Wanting to, to index it. So we, for the no production build, we’ll build, uh, an integration that [00:10:00] prevents indexing using a robot. txt. So first we want to export a function. By convention, it’s a default function for npm publishing. This has the actual integration type, which I give a type hint, uh, with a name, smuhooks, as we saw.

And we’ll start with the astro build done hook, which, uh, like runs after the static assets have been generated and we’ll use the dir argument to get the, the URL to the client’s, uh, dist. And so here we can just use a node API to write a file to this directory. So right now this is written all the time, but we want to rate it only if we are in production and identify to know if we are in production.

We need to reach for the context environment variable, and this should be, uh, production. So to get the environment variables, we’re going to use [00:11:00] another hook, which is asho. config. done, which is when the config is resolved, and we’ll use a Vite API to load it. So it’s going to load it from process. env, env files, etc.

And V requires a dis, I mean, load end needs something which is mode, and we can get the mode through the astro confi setup, uh, hook. And so really this is only what you need to build an integration. Like it’s really short and it can be useful for your project. So the goal is really to show you that you can build an internal integration.

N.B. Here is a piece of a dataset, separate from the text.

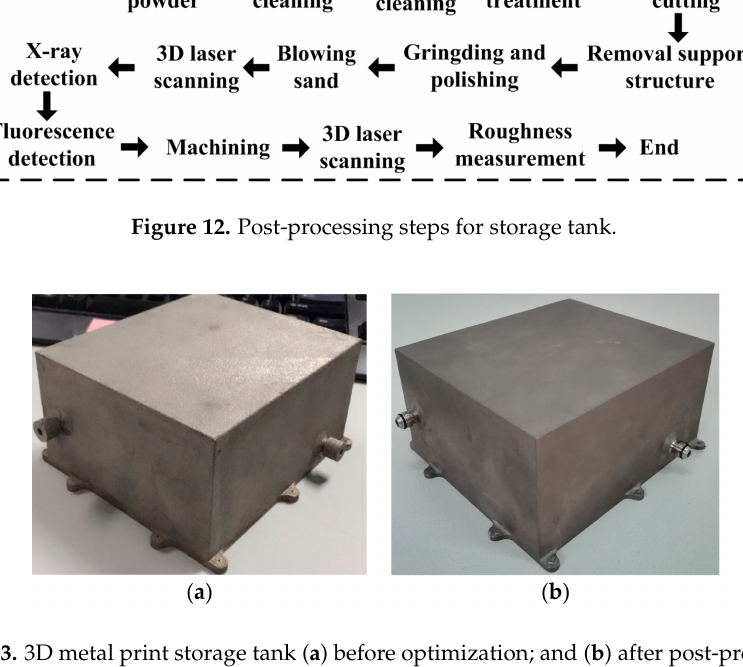
Figure 13. 3D metal print storage tank ( a ) before optimization; and ( b ) after post-processing. Table 12. Comparison of structural performance of storage tank before and after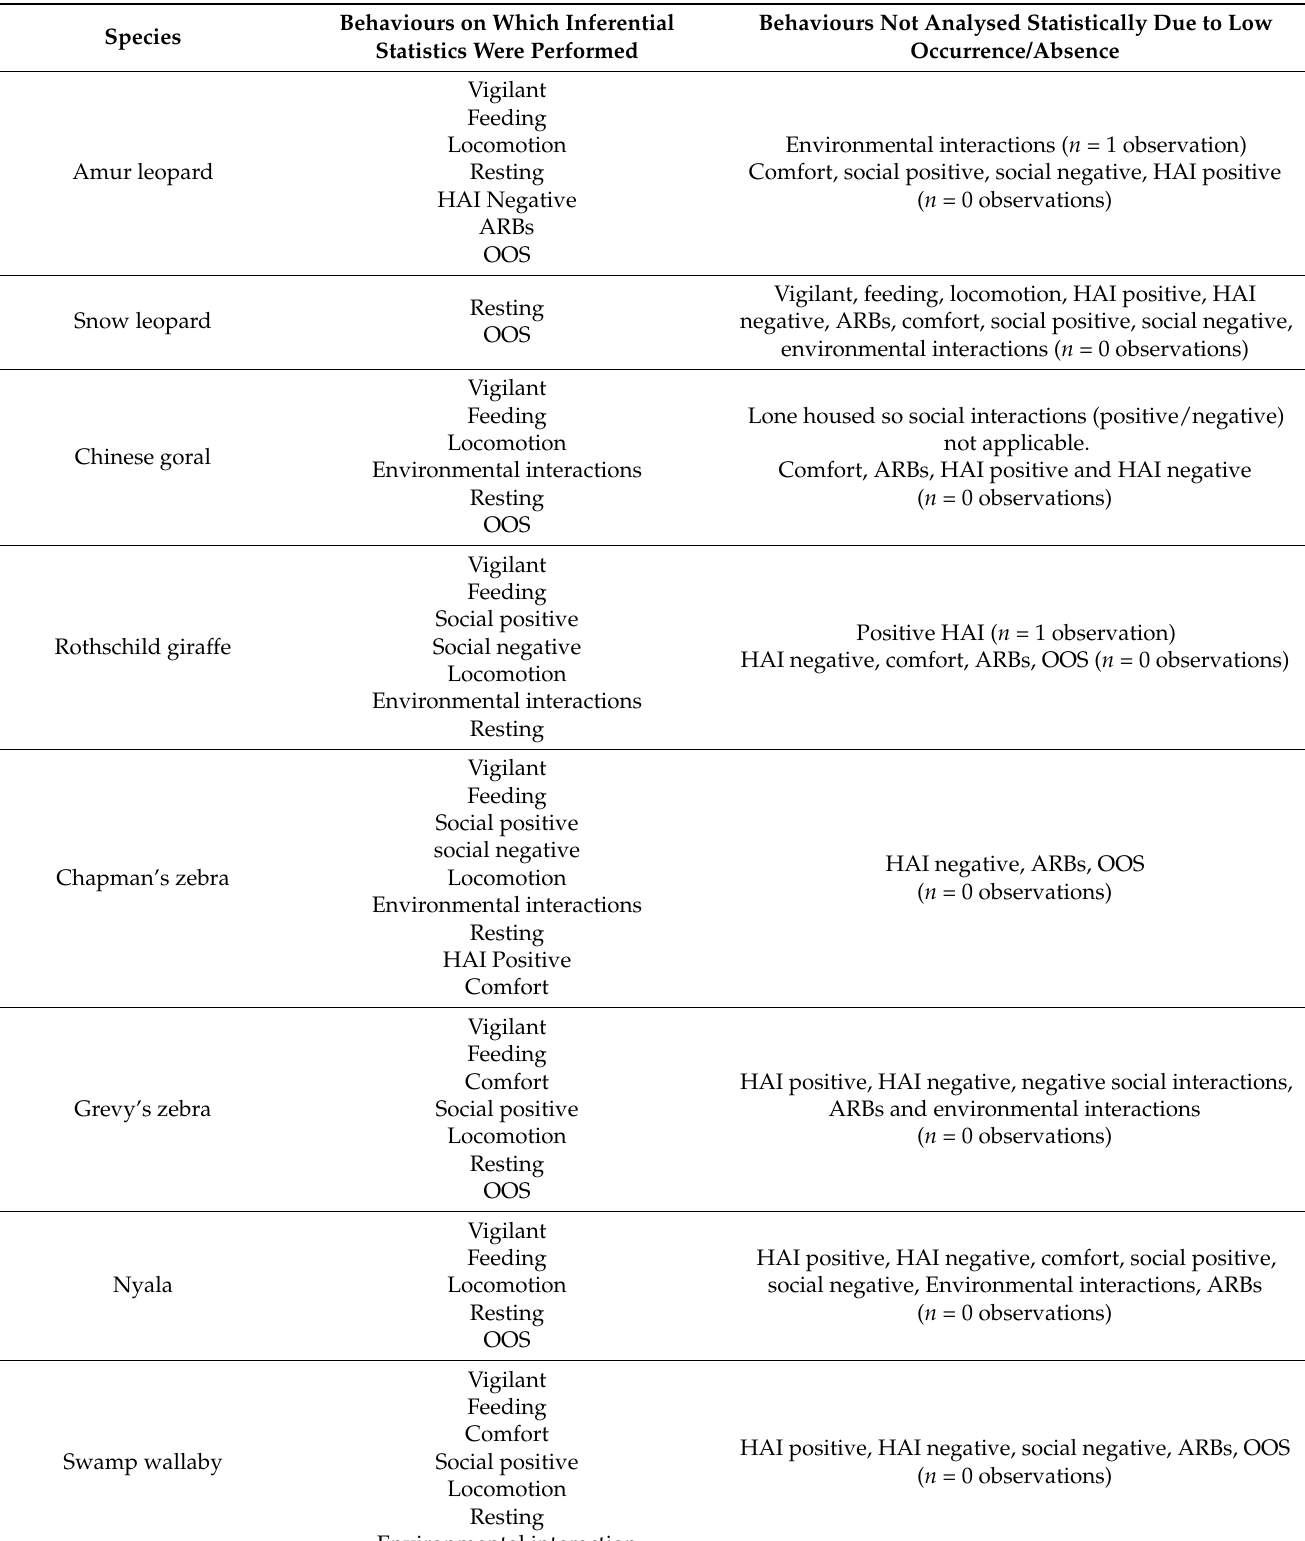
Table 3. An overview of behaviours recorded per species and inferential statistics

You don’t have to publish it to like make your life just easier. So if you want to make an integration, uh, here have few resources. If you want to publish one, you can check the Azure integration template that I maintain. Uh, if you are not familiar with the integration API but want some helpers, you can use the Azure integration kit that I also maintain.[00:12:00]

Uh, if you want to help, if you want help, you can go on our Discord server and look for the integration channel. And otherwise you can check out the source code of the, of existing integrations. That’s really useful. So yeah, that’s it. Uh, thanks for watching. That was my first talk. So I was, uh, I hope it was interesting and, uh, enjoy the rest of the, of the conference.